While we may perceive her to be little more than a rich bitch, Shannon is considerably more "complicated. " After too many drunken nights and wrecked sports cars, her wealthy (and incredibly distant) mother finally cancelled Shannon's credit cards. Resourceful in her own way, Shannon solved her problem by seducing a wealthy man three times her age and convinced him to take her to his home on Australia's Gold Coast - a relationship which ended in disaster (as they all do with Shannon) and the arrival of over protective Boone to bring her back to captivity. 

Smart, manipulative, and extremely capable of being ruthless in order to get what she wants, Shannon will be a constant catalyst for conflict in her new surroundings,.. until she begins to fall for the one man on the island even less inclined to play nice than she is- Sawyer.

If Boone was to be a major character, it would make some sense that Shannon, his sister, would be an important person to help the audience realize what was happening to Boone. If they had a close relationship, the sibling bonds could be the only thing that kept them from being tossed out into the jungle to live and die on their own. Such as transformation from the idle rich to having to scrape for survival in a hostile jungle could have been compelling drama.

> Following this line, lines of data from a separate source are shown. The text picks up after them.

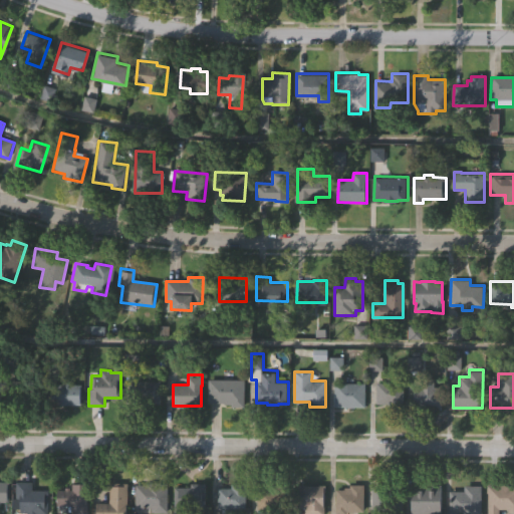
[(40,404),(13,404),(13,379),(41,379),(40,404)]
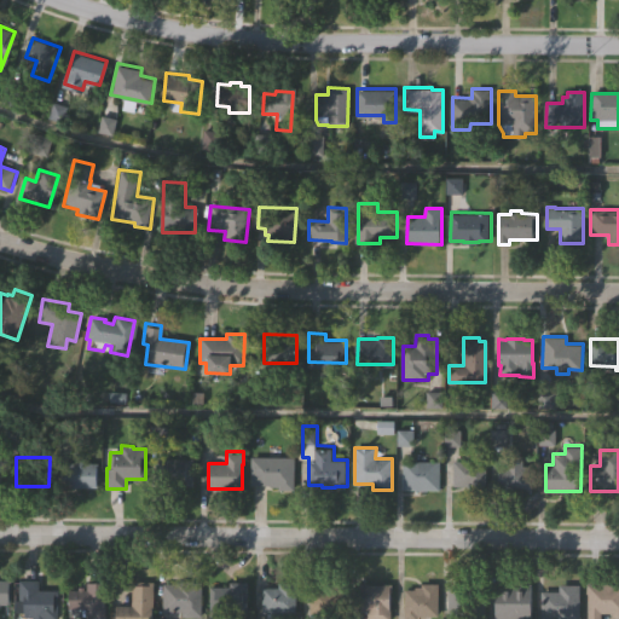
[(195,484),(156,484),(156,457),(195,458),(195,484)]
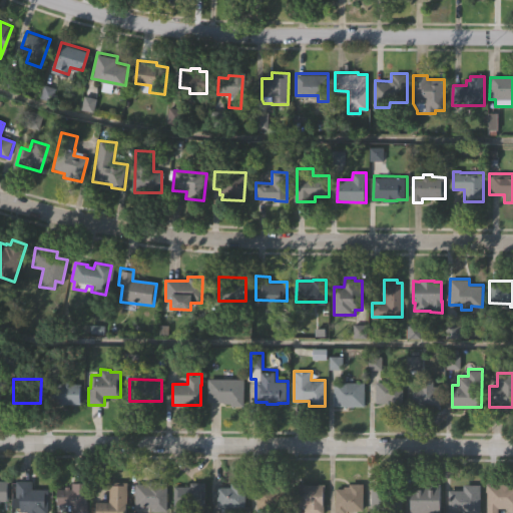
[(244,404),(230,404),(230,403),(222,403),(222,401),(208,401),(208,379),(244,379),(244,404)]
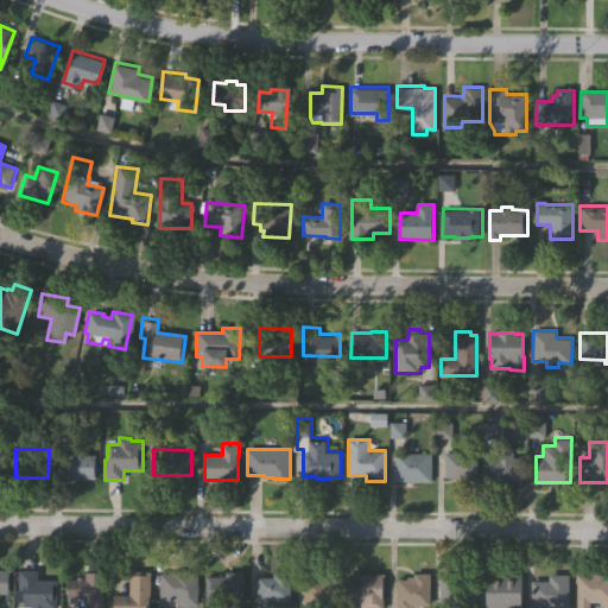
[(476,480),(460,480),(460,476),(445,476),(445,451),(477,453),(476,480)]
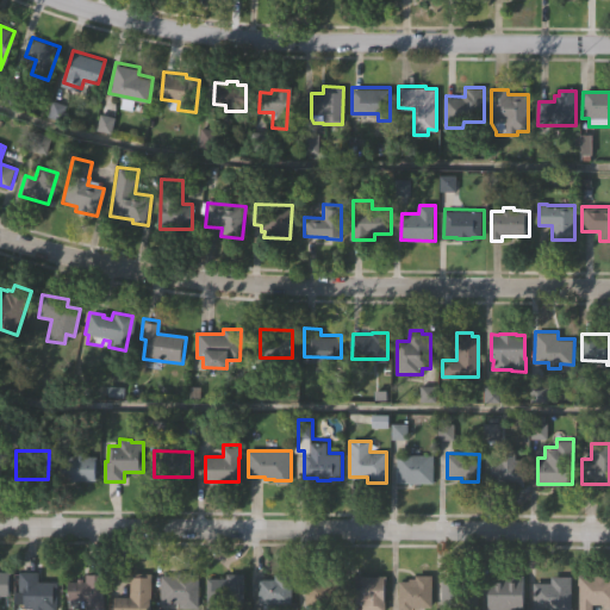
[(435,480),(398,480),(398,454),(436,454),(435,480)]
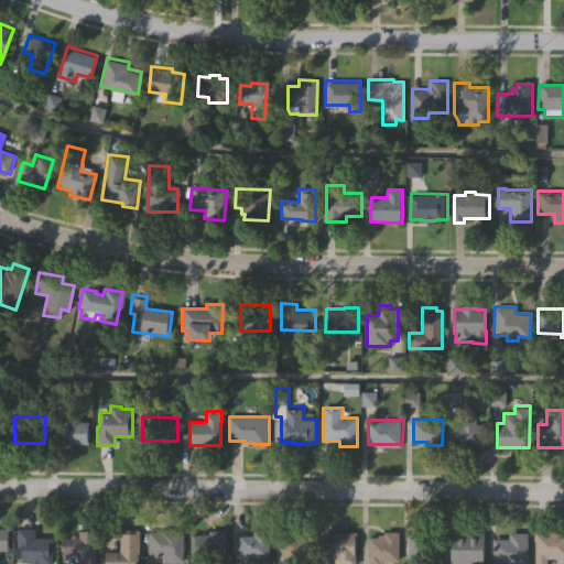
[(86,443),(57,443),(57,422),(86,422),(86,443)]
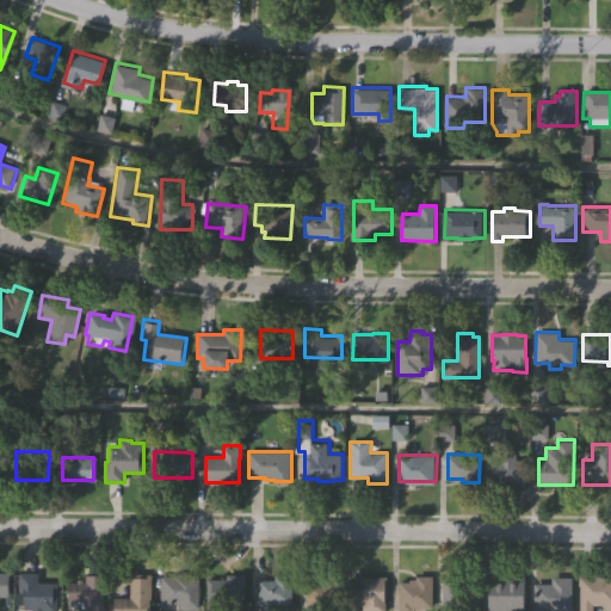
[(524,486),(492,485),(492,458),(524,458),(524,486)]
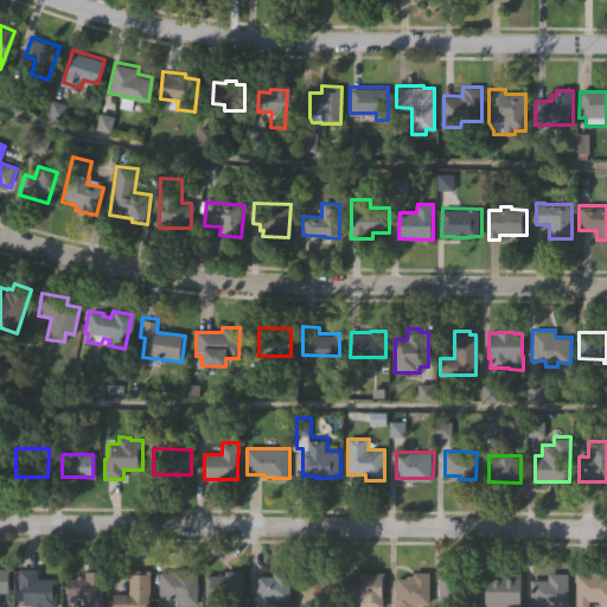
[(0,567),(13,568),(12,590),(5,590),(5,595),(0,595),(0,567)]
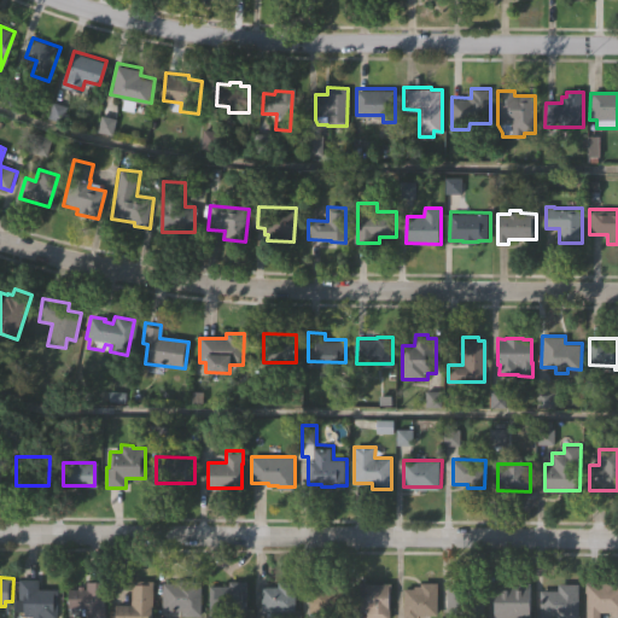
[(63,587),(63,617),(47,617),(35,617),(35,613),(25,613),(25,596),(19,596),(19,578),(40,578),(40,587),(63,587)]
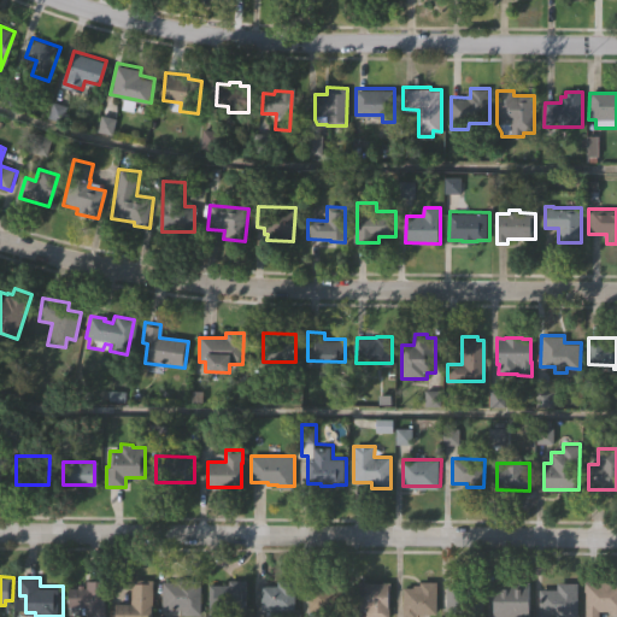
[(154,579),(153,616),(111,616),(111,607),(117,607),(117,600),(133,601),(133,579),(154,579)]
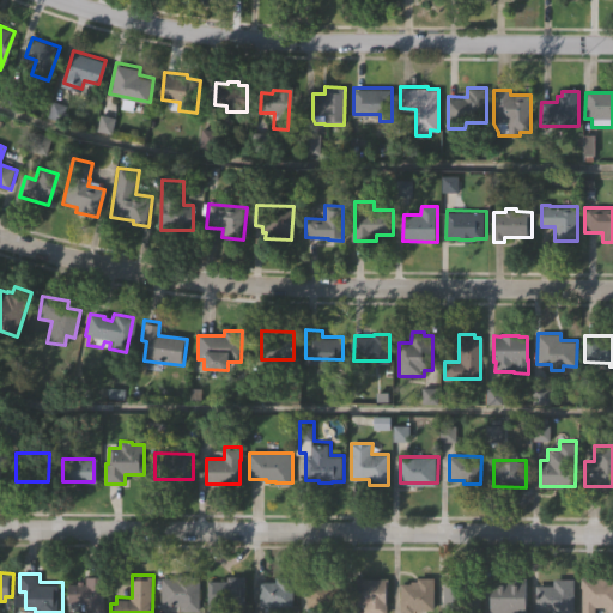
[(247,575),(247,605),(229,605),(229,612),(210,612),(210,580),(229,580),(229,575),(247,575)]
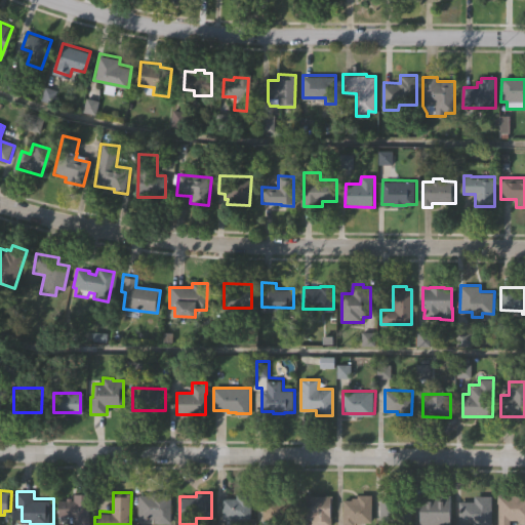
[(90,493),(90,524),(73,524),(73,516),(58,516),(59,499),(75,499),(75,493),(90,493)]
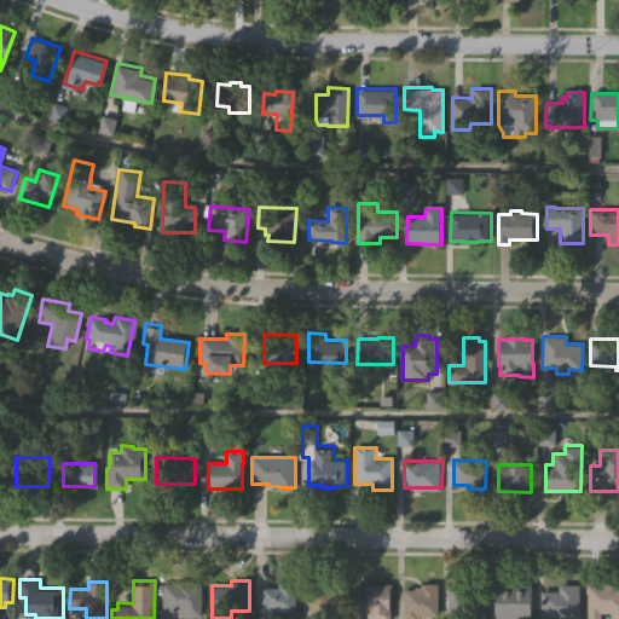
[(203,582),(202,617),(184,615),(184,609),(165,609),(165,584),(177,584),(177,582),(203,582)]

But the Shannon character was going to have more meat on her plot bones. Instead of the meek, spoiled, do-nothing wall flower we saw on the show, Shannon was supposed to be more aggressive, engaging and manipulative which fits more into her "gold digger" personality than what was shown in the series.

The writers altered the Shannon back story to have her wealth cut off when her father dies, and that the only family she has his half-brother Boone, who is growing tired of bailing her out of bad relationships. The last one in Australia was not with an older man (that plot point appears to have been revived in the bad Nikki-Paulo arc). The writers also down played any alcoholic tendencies of Shannon to make her more a basic, one-dimensional lazy but entitled character cut-out.

The concept of Shannon being attracted to Sawyer actually makes some sense. Sawyer's character was supposed to corral resources from the wreckage to become an important and powerful force in the new island power structure. Shannon would have wanted to side toward someone who would be able to take care of her and give her material things. Sawyer would fit that bill, since Boone was not going to be a protective puppy brother but a moody, unfocused and dangerous mad man.

If the Shannon character was to play out as originally proposed, the group dynamic would have been the center of the series. But for some unexplained reason, TPTB went off to make character back stories and one on one issues more important than group interactions and alliances in the main camp. If the original proposition held true, it would have been like party politics on the beach. Sawyer would have welded power over resources like medicine, food, etc., while Jack and Kate would have had the skills to apply resources to cure the sick and injured or provide a source of food for the group. In the leadership battle for control, Sawyer-Shannon-Boone triangle could have just as much influence as a Jack-Kate alliance, especially if Shannon was allowed to be a slutty manipulator who could emotionally tie up people like Charlie, who was smitten with her during the pilot episode.

But as the real series played out, Shannon turned into a secondary character like Boone. She was used like Boone to create a startling death scene, and to put more emotional pressure on a main character to react to the event. In Shannon's case, it was Sayid's anger toward Ana Lucia and the other survivors that split the group. In Boone's case, it was the hard realization for Jack that he could not save everyone.